→ **JOB ITEM**:
Count the lines in the records below that contain the string "style", matching case exactly, and reply with the number alone.

→ **INFORMATION PROVIDED**:

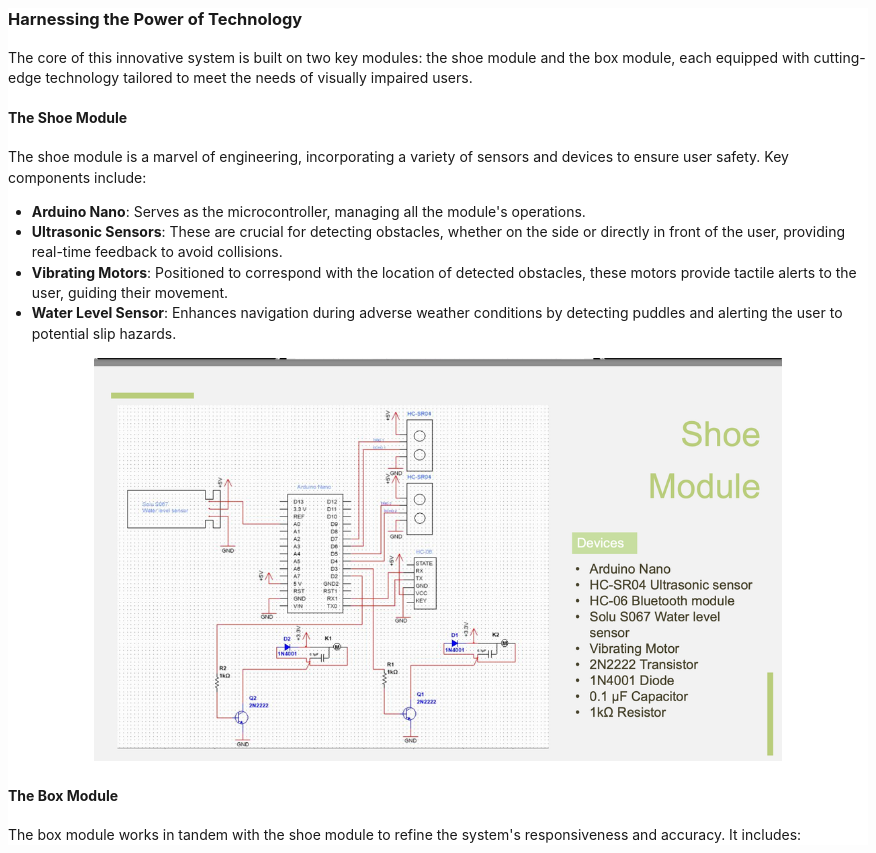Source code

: </div>

### Harnessing the Power of Technology

The core of this innovative system is built on two key modules: the shoe module and the box module, each equipped with cutting-edge technology tailored to meet the needs of visually impaired users.

#### The Shoe Module

The shoe module is a marvel of engineering, incorporating a variety of sensors and devices to ensure user safety. Key components include:

- **Arduino Nano**: Serves as the microcontroller, managing all the module's operations.
- **Ultrasonic Sensors**: These are crucial for detecting obstacles, whether on the side or directly in front of the user, providing real-time feedback to avoid collisions.
- **Vibrating Motors**: Positioned to correspond with the location of detected obstacles, these motors provide tactile alerts to the user, guiding their movement.
- **Water Level Sensor**: Enhances navigation during adverse weather conditions by detecting puddles and alerting the user to potential slip hazards.
<div style="text-align: center;">
<img style="width: 80%;" src="/assets/img/assistive/shoe.png"/>
</div>

#### The Box Module

The box module works in tandem with the shoe module to refine the system's responsiveness and accuracy. It includes:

→ **OUTPUT OF THE TASK**:
2